Val’s eyes widened. Was he really going to shoot her because she had left him? Would he go that far to show her that she was his and no one else’s? She didn’t understand what the hell he was trying to prove. But she belonged to no one. Val was her own woman, and no one ‘owned her.’

But that was the problem with men like Damon; they thought they owned you because you slept the night between sheets with them, allowed them a place to pleasure themselves, without giving pleasure back, and gave them parts of yourself that they didn’t deserve. She’d made the mistake of thinking he was worth it, and he had proved to her that he wasn’t worth shit; he wasn’t worth the effort to assist him in pulling his lazy ass out of the gutter.

He had apparently found other means of making himself feel like a kingpin, but he was and would always be just another waste of space; a waste of space that was currently pointing a gun at her head!

“Don’t do this, Damon. Think about what you’re about to do,” Val cautioned him. She knew she was taking a risk, but she wasn’t about to lay there silent while he took her life. He didn’t deserve that pleasure, and he didn’t deserve her.

“I can do what I want! You think this is the first time I took a life?” he told her, a manic smile spreading across his thick lips; his once handsome face turned savage and unrecognizable.

“Get that gun out of the woman’s face, man!” someone bellowed behind him, “What the fuck do you think you’re doing? You picked her up for this?”

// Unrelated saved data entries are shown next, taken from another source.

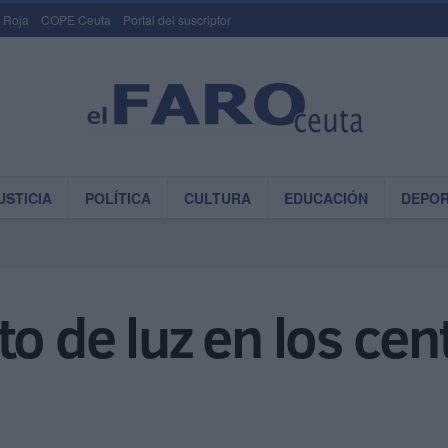
 Roja
COPE Ceuta
Portal del suscriptor
USTICIA
POLÍTICA
CULTURA
EDUCACIÓN
DEPO
o de luz en los cen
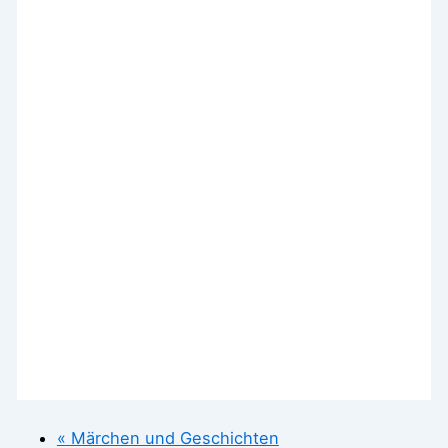
«
Märchen und Geschichten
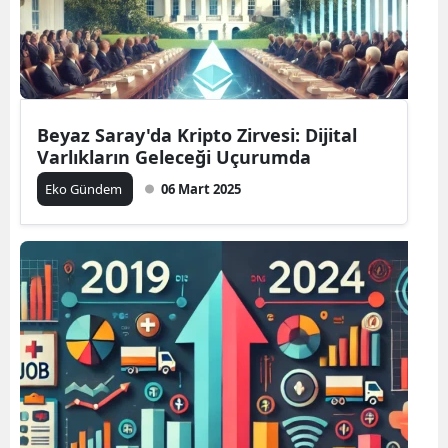
Beyaz Saray'da Kripto Zirvesi: Dijital
Varlıkların Geleceği Uçurumda
Eko Gündem
06 Mart 2025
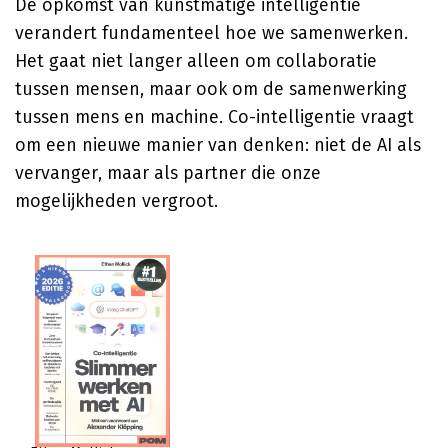
De opkomst van kunstmatige intelligentie
verandert fundamenteel hoe we samenwerken.
Het gaat niet langer alleen om collaboratie
tussen mensen, maar ook om de samenwerking
tussen mens en machine. Co-intelligentie vraagt
om een nieuwe manier van denken: niet de AI als
vervanger, maar als partner die onze
mogelijkheden vergroot.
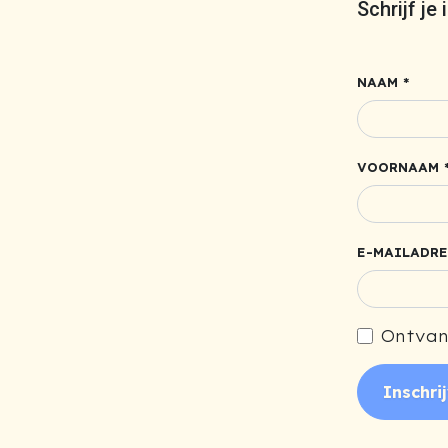
Schrijf je
NAAM *
VOORNAAM 
E-MAILADRE
Ontvan
Inschri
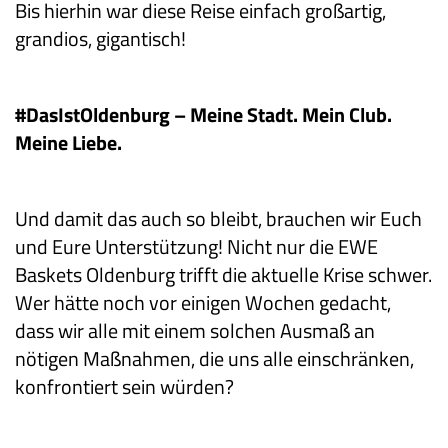
Bis hierhin war diese Reise einfach großartig,
grandios, gigantisch!
#DasIstOldenburg – Meine Stadt. Mein Club.
Meine Liebe.
Und damit das auch so bleibt, brauchen wir Euch
und Eure Unterstützung! Nicht nur die EWE
Baskets Oldenburg trifft die aktuelle Krise schwer.
Wer hätte noch vor einigen Wochen gedacht,
dass wir alle mit einem solchen Ausmaß an
nötigen Maßnahmen, die uns alle einschränken,
konfrontiert sein würden?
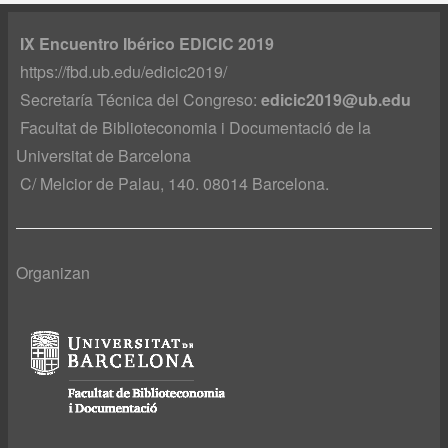
IX Encuentro Ibérico EDICIC 2019
https://fbd.ub.edu/edicic2019/
Secretaría Técnica del Congreso:
edicic2019@ub.edu
Facultat de Biblioteconomia i Documentació de la
Universitat de Barcelona
C/ Melcior de Palau, 140. 08014 Barcelona.
Organizan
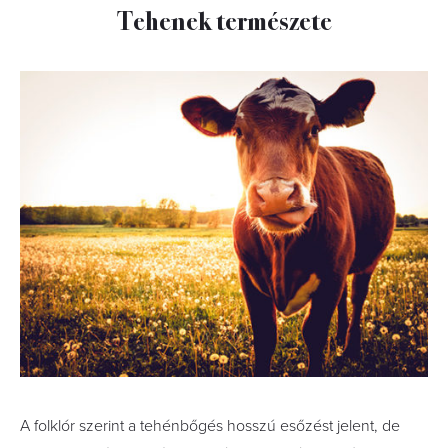
Tehenek természete
A folklór szerint a tehénbőgés hosszú esőzést jelent, de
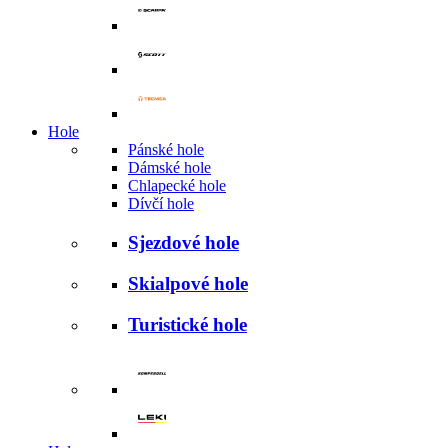
Hole
Pánské hole
Dámské hole
Chlapecké hole
Dívčí hole
Sjezdové hole
Skialpové hole
Turistické hole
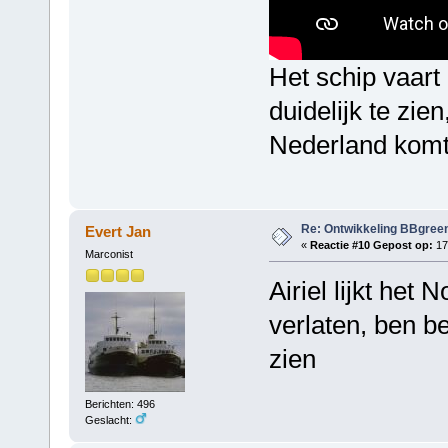
Het schip vaart
duidelijk te zi
Nederland komt.
Re: Ontwikkeling BBgree
Evert Jan
«
Reactie #10 Gepost op:
17 
Marconist
Airiel lijkt het 
verlaten, ben b
zien
Berichten: 496
Geslacht:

“Don’t tell me what to do, bro. This is my woman, and I can do what the hell I want!” Damon shouted, grinding the words out between his clenched teeth. The gun stayed pressed against Val’s forehead, sending a cold shiver down her spine. She could feel a cold sweat start to spread under her arms and pool at the base of her spine. It wasn’t the perspiration of heat, it was the cold, trickling sweat of terror.

The guy moved from behind Damon, giving Val her first glimpse of her would-be savior. “Move the damn gun, D! Do ya want to shoot her by accident?” his friend asked, shaking his head.

“Don’t tell me what to do, Miles! She belongs to me,” Damon shouted at him.

“Whatever, but I don’t want blood on my bed!” Miles told him, turning back to the door.

Damon looked back at Val. “You’re lucky he’s here, or I’d show you.” He removed the gun from her forehead, sliding it into the back of his low-slung jeans.

She’d always hated him wearing his trousers like that; it was so freaking ghetto. It said a lot about the man and his mentality, as though he was never willing to pull himself out of that foolishness. Val released a slow breath, trying not to let Damon see that he was getting to her. She had to stay calm. Maybe she could talk him out of this ridiculous hostage plan he was hell bent on following. Either way, Val had to get out of there before he did something they would both regret.